*REQUIRED TASKS*
1) Using the history of HMS Grindall, say whether each statement agrees with it: (a) the ship was launched on 4 June 1943; (b) the ship was built in Philadelphia; (c) the ship helped sink a German submarine southwest of Ireland. Answer yes or no for each, quoting the deciding words.
2) Quote the HMS Grindall history from "Construction and transfer" to "23 September 1943.".

HMS Grindall (K477) was a British Captain-class frigate of the Royal Navy in commission during World War II. Originally constructed as the United States Navy Evarts-class destroyer escort USS Sanders (DE-273), she served in the Royal Navy from 1943 to 1945 and then in the U.S. Navy as USS Grindall (DE-273) from August to October 1945.

Construction and transfer
The ship was ordered on 25 January 1942 as the U.S. Navy destroyer escort DE-273 and named USS Sanders on 23 February 1943, the first ship of the name after Ensign Eugene Thomas Sanders, who was killed in action aboard the battleship  during the Japanese attack on Pearl Harbor. She was laid down by the Boston Navy Yard in Boston, Massachusetts, on 23 April 1943 and launched on 4 June 1943, sponsored by Mrs. Eugene Thomas Sanders. The United States transferred the ship to the United Kingdom under Lend-Lease on 23 September 1943.

Service history

Royal Navy, 1943-1945
The ship was commissioned into service in the Royal Navy as HMS Grindall (K477) on 23 September 1943 simultaneously with her transfer. She served on patrol and escort duty. On 15 April 1945, she joined the British frigate  in a depth-charge attack that sank the German submarine U-285 in the North Atlantic Ocean southwest of Ireland at position .

*COLLECTED MATERIAL*
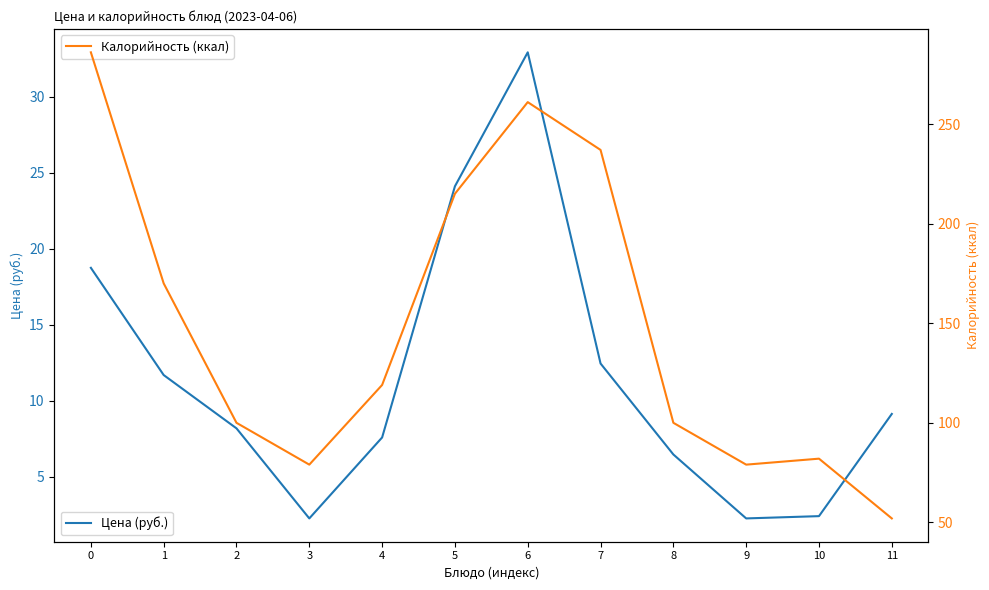

The value of Цена (руб.) at 7 is 21.5. True or false?

False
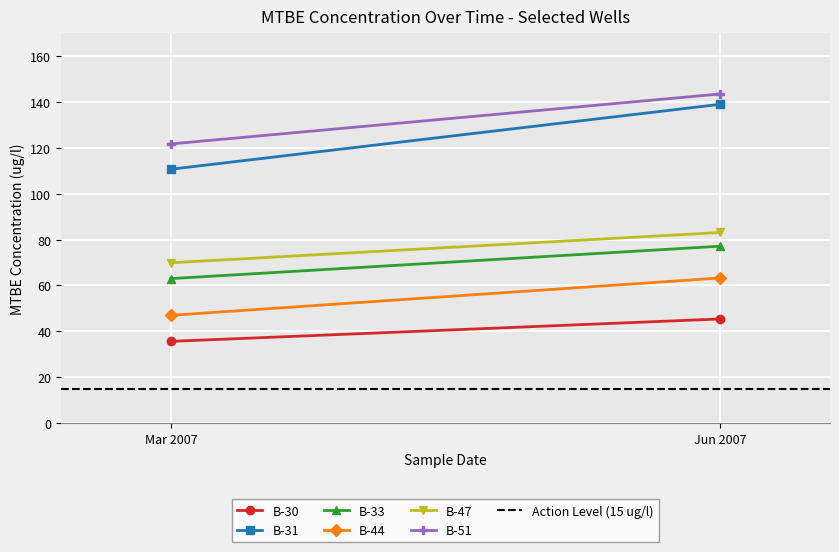

What is the value of the B-31 point at the 1st from the left?

110.7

*SOLUTIONS FOR EACH TASK*
1)
(a) Yes: "launched on 4 June 1943"
(b) No: "laid down by the Boston Navy Yard in Boston, Massachusetts"
(c) Yes: "sank the German submarine U-285 in the North Atlantic Ocean southwest of Ireland"

2)
Construction and transfer
The ship was ordered on 25 January 1942 as the U.S. Navy destroyer escort DE-273 and named USS Sanders on 23 February 1943, the first ship of the name after Ensign Eugene Thomas Sanders, who was killed in action aboard the battleship  during the Japanese attack on Pearl Harbor. She was laid down by the Boston Navy Yard in Boston, Massachusetts, on 23 April 1943 and launched on 4 June 1943, sponsored by Mrs. Eugene Thomas Sanders. The United States transferred the ship to the United Kingdom under Lend-Lease on 23 September 1943.